▸ **ASSIGNMENT**: From the line containing "middle pip: (1490, 590)" down to the last line of the material below, copy each line exactly and leave out the rest.

▸ **RECORDS**:
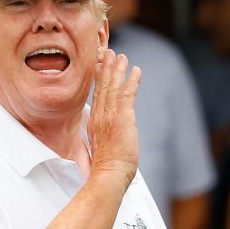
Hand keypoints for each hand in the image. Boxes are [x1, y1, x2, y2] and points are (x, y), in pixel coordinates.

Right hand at [87, 47, 141, 188]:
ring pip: (113, 86)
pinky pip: (127, 93)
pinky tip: (136, 71)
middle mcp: (100, 116)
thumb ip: (97, 140)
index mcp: (93, 124)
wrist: (107, 175)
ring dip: (118, 70)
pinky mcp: (122, 117)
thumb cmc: (104, 169)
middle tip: (108, 53)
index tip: (98, 67)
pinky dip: (132, 80)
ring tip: (122, 57)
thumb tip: (98, 142)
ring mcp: (110, 116)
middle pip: (102, 87)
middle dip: (106, 68)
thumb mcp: (96, 151)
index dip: (97, 80)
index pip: (96, 96)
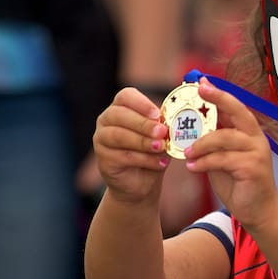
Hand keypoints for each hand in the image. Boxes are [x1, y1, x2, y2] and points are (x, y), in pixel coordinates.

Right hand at [92, 87, 168, 204]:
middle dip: (143, 124)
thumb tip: (176, 120)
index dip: (141, 103)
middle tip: (162, 132)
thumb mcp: (162, 137)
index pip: (126, 96)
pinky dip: (144, 159)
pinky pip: (123, 156)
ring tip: (162, 147)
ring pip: (119, 136)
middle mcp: (107, 119)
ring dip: (143, 142)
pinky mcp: (103, 159)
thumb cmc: (152, 153)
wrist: (141, 182)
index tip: (158, 114)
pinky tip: (160, 163)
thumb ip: (164, 127)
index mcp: (122, 107)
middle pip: (120, 115)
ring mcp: (101, 138)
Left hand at [184, 78, 277, 227]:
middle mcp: (256, 138)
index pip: (235, 107)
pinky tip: (193, 168)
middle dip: (218, 99)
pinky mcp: (253, 168)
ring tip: (186, 153)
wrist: (259, 212)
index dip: (219, 93)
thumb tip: (190, 128)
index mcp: (249, 133)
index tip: (201, 82)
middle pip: (238, 111)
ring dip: (201, 144)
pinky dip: (205, 162)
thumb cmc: (239, 184)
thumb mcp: (222, 160)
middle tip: (198, 93)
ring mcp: (257, 152)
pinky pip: (223, 159)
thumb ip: (213, 144)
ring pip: (224, 138)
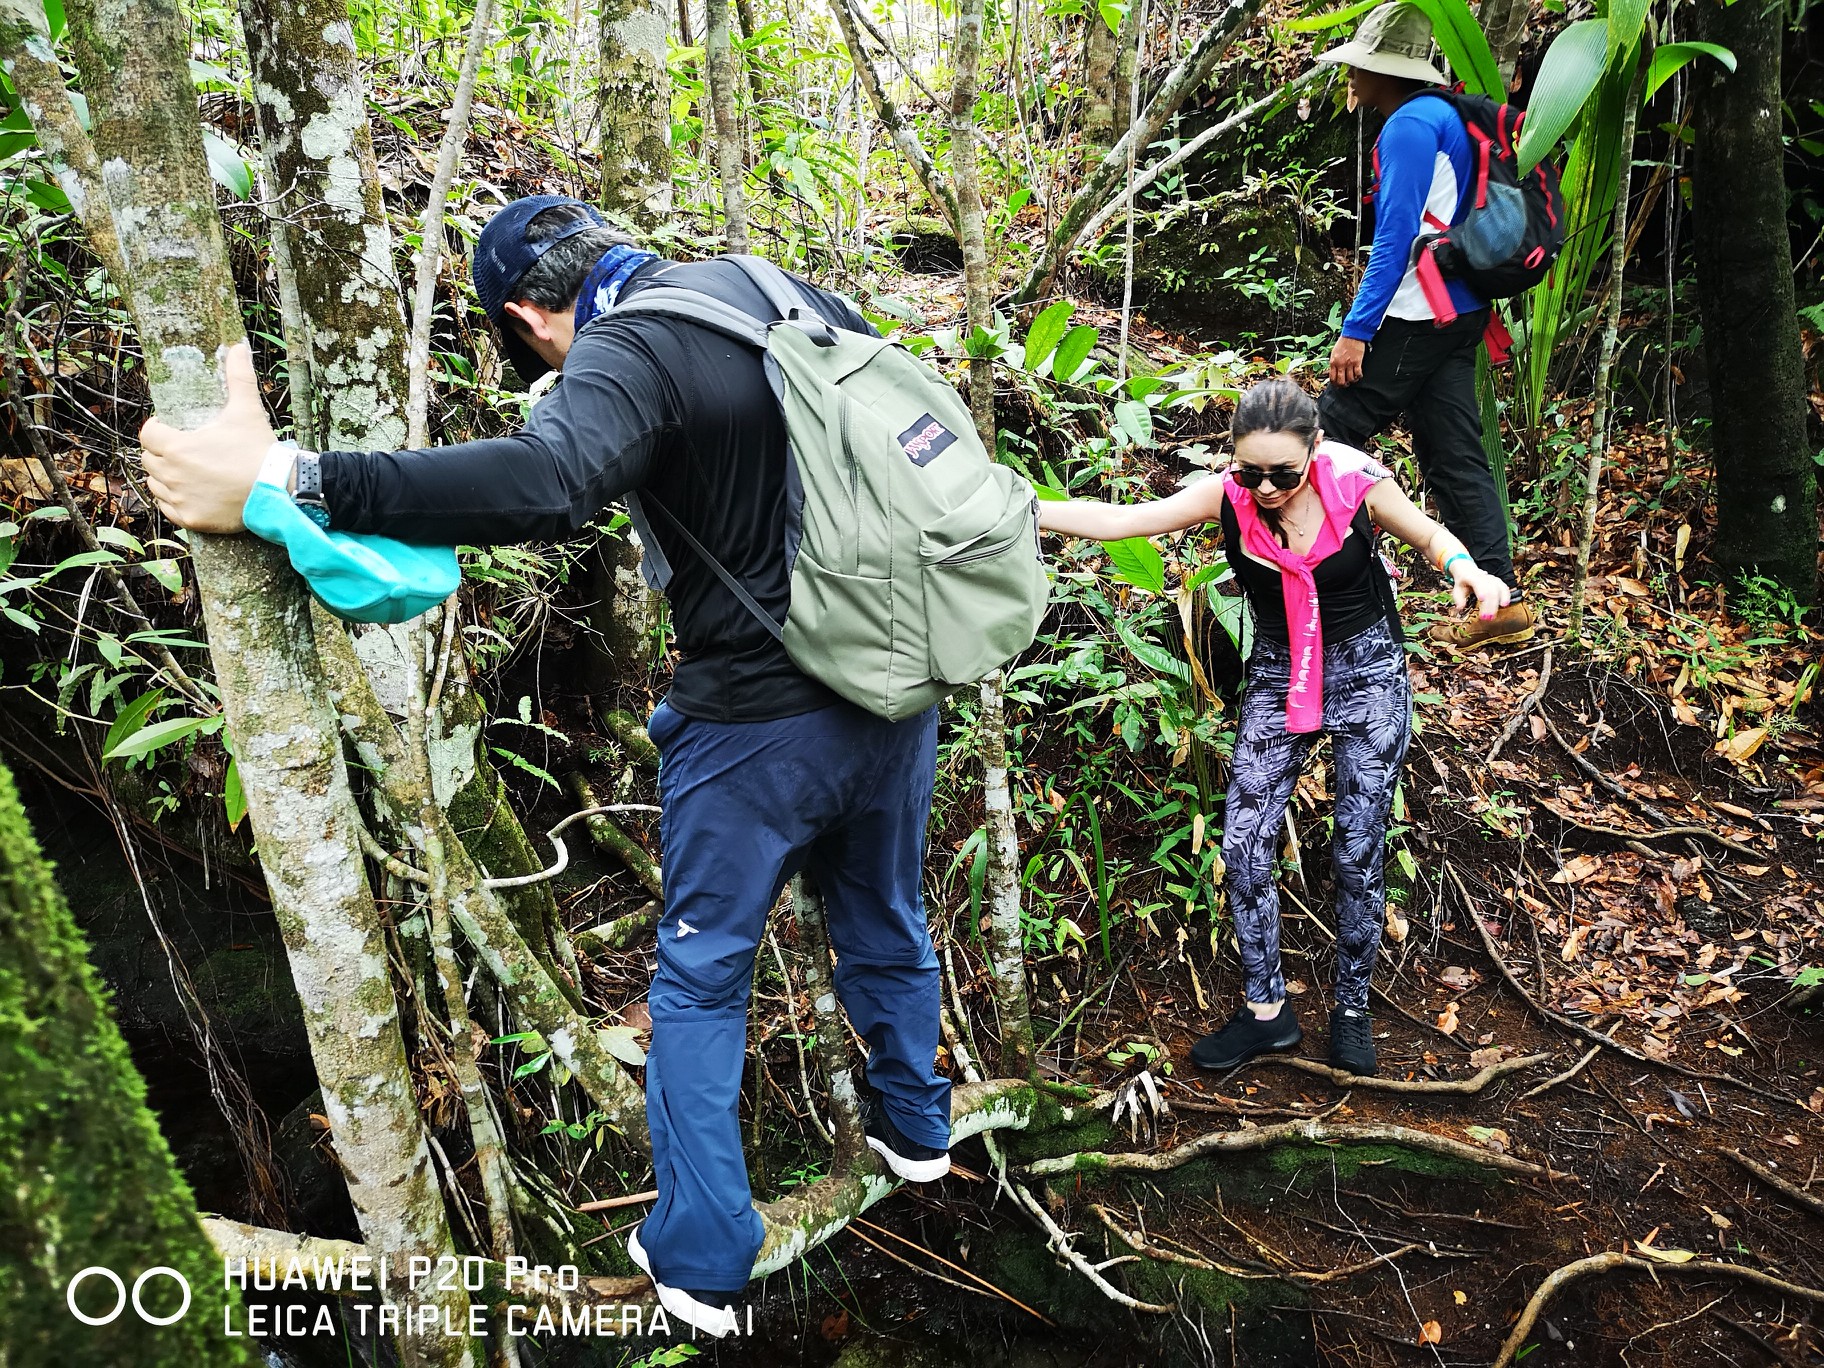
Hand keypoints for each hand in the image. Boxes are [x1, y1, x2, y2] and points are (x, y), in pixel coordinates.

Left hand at [140, 341, 275, 533]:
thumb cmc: (259, 449)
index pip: (148, 434)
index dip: (157, 428)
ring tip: (185, 473)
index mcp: (176, 446)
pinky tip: (190, 494)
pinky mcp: (190, 519)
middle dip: (161, 453)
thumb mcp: (246, 410)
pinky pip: (168, 509)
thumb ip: (238, 377)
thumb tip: (238, 346)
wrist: (279, 490)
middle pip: (149, 460)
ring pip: (155, 485)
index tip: (170, 428)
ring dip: (164, 477)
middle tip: (182, 451)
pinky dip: (175, 502)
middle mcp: (171, 474)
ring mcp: (180, 499)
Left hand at [1328, 336, 1365, 387]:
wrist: (1352, 335)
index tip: (1337, 384)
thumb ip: (1334, 363)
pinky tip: (1359, 375)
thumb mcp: (1334, 353)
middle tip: (1345, 385)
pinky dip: (1359, 376)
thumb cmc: (1343, 342)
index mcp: (1333, 362)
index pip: (1332, 378)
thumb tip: (1333, 371)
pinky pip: (1358, 373)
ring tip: (1353, 380)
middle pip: (1341, 381)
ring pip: (1350, 379)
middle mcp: (1340, 364)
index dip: (1335, 383)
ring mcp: (1349, 363)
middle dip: (1343, 385)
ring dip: (1352, 381)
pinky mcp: (1357, 361)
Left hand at [1451, 564, 1511, 620]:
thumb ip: (1459, 599)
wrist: (1467, 571)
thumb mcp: (1457, 589)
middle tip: (1486, 617)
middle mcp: (1484, 577)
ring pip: (1498, 589)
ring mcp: (1492, 579)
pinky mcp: (1498, 582)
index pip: (1479, 583)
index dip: (1482, 591)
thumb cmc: (1463, 582)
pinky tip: (1505, 604)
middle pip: (1490, 590)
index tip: (1482, 600)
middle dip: (1489, 605)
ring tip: (1493, 615)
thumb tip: (1460, 608)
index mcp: (1472, 577)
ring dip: (1497, 603)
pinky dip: (1506, 596)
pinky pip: (1504, 588)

▸ **FINISHED EXERCISE**:
middle pip: (1490, 590)
index tip: (1482, 600)
middle dip: (1489, 605)
ring tip: (1493, 615)
thumb tip: (1460, 608)
index mcp: (1472, 577)
ring dip: (1497, 603)
pinky dip: (1506, 596)
pinky pip: (1504, 588)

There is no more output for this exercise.